Your instructions: Among the entries, which lines carry the string "Трусы"? Copy each of them.

The input:

#####

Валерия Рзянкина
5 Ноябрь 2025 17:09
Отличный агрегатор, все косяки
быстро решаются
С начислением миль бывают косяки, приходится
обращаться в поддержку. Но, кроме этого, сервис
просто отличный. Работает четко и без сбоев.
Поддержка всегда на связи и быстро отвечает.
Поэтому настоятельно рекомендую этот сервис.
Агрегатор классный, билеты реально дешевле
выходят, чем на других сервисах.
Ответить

#####

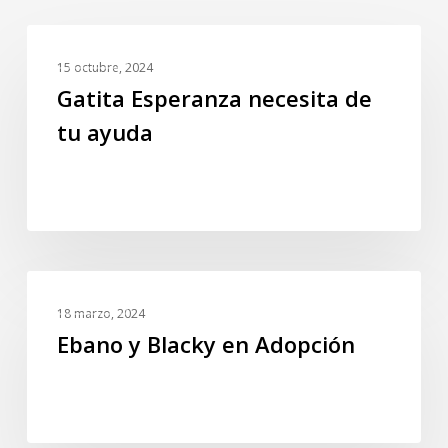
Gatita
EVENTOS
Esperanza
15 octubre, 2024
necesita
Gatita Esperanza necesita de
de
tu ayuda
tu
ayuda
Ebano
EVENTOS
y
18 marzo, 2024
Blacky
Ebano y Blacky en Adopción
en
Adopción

#####

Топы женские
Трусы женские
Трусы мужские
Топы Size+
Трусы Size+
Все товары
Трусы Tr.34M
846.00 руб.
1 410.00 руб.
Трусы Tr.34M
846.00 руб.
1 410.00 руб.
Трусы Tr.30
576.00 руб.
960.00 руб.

#####

Task answer:
Трусы женские
Трусы мужские
Трусы Size+
Трусы Tr.34M
Трусы Tr.34M
Трусы Tr.30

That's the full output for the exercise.